This repository provides an implementation for prediction based decision making under group fairness in python for the post-processing techniques introduced in our FAccT'22 and SDS'2022 papers.
Install the necessary requirements with conda:
conda env create -f environment.yml
conda activate fair-prediction-based-decision-making
Python version: 3.8.10
This repository contains code to evaluate and implement the fairness of prediction-based decision making. Specifically, it is applied to two different datasets:
The script example_synthetic.py contains the code to derive optimal decision rules that satisfy sufficiency, PPV parity, or FOR parity for three different synthetic populations. In addition, the plots that visualize these different solutions are generated in the end. The plots are saved in the figures folder.
Run the scripts with:
python example_synthetic.py population1
python example_synthetic.py population2
python example_synthetic.py population3
In addition to the synthetic dataset, this repository contains an analysis of the COMPAS dataset. The COMPAS dataset can be found in the data folder and is taken from Friedler et al. (2018).
To preprocess the COMPAS dataset, run:
python data/load_compas_data.py <NUM_OF_FOLDS> <DROP_NON_CAUCASIAN_NON_AFRICAN_AMERICAN> <FILENAME_ADDITION>
where the command line arguments denote the following:
- <NUM_OF_FOLDS>: denotes the number of folds.
- <DROP_NON_CAUCASIAN_NON_AFRICAN_AMERICAN> is a boolean that specifies whether all individuals or only African American and Caucasian individuals should be considered.
- <FILENAME_ADDITION>: adds a string to the pickled file containing the preprocessed dataset.
As we show in our FAccT'22 paper, optimal fair decision rules depend on the decision maker's utility function.

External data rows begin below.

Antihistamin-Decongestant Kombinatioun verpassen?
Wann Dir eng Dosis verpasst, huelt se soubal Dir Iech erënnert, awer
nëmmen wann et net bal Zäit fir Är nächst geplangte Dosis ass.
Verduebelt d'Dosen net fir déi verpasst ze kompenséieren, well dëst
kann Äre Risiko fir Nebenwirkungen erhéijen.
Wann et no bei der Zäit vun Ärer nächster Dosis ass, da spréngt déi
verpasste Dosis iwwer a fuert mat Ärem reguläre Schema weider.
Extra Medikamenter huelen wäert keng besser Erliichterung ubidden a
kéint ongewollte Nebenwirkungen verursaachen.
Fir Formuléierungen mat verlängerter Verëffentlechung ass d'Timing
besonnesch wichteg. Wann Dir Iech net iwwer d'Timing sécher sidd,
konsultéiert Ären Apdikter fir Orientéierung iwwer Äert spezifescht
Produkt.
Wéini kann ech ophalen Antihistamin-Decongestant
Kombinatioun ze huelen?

To evaluate the effect of enforcing PPV parity (aka predictive parity) or FOR parity as a hard fairness constraint for the COMPAS dataset (comparing Caucasian individuals with non-Caucasian individuals), first preprocess the data:
python data/load_compas_data.py 1 false 1_FOLD_preprocessed
Then, run the following command to receive the results for three different potential decision maker utility functions:
python example_compas_PPV_FOR.py
As we argue in our SDS'2022 paper, FPR parity can be a morally appropriate fairness criterion for the recidivism prediction case. To analyze the tradeoff between the decision maker utility and fairness (as measured by the degree to which FPR parity is satisfied), first preprocess the data (generating 10 folds, just comparing Caucasian individuals with African-American individuals):
python data/load_compas_data.py 10 true 10_FOLDS_preprocessed
Then, evaluate the tradeoff and visualize the result (using a 10-fold cross-validation) by running:
python example_compas_utility_fairness_tradeoff.py
-
Enforcing Group Fairness in Algorithmic Decision Making: Utility Maximization Under Sufficiency
Joachim Baumann, Anikó Hannák, Christoph Heitz
in Proceedings of the 2022 ACM Conference on Fairness, Accountability, and Transparency, ser. FAccT ’22. New York, NY, USA: Association for Computing Machinery, 2022. https://doi.org/10.1145/3531146.3534645 -
Group Fairness in Prediction-Based Decision Making: From Moral Assessment to Implementation
Joachim Baumann, Christoph Heitz
in 2022 9th Swiss Conference on Data Science (SDS) [forthcoming].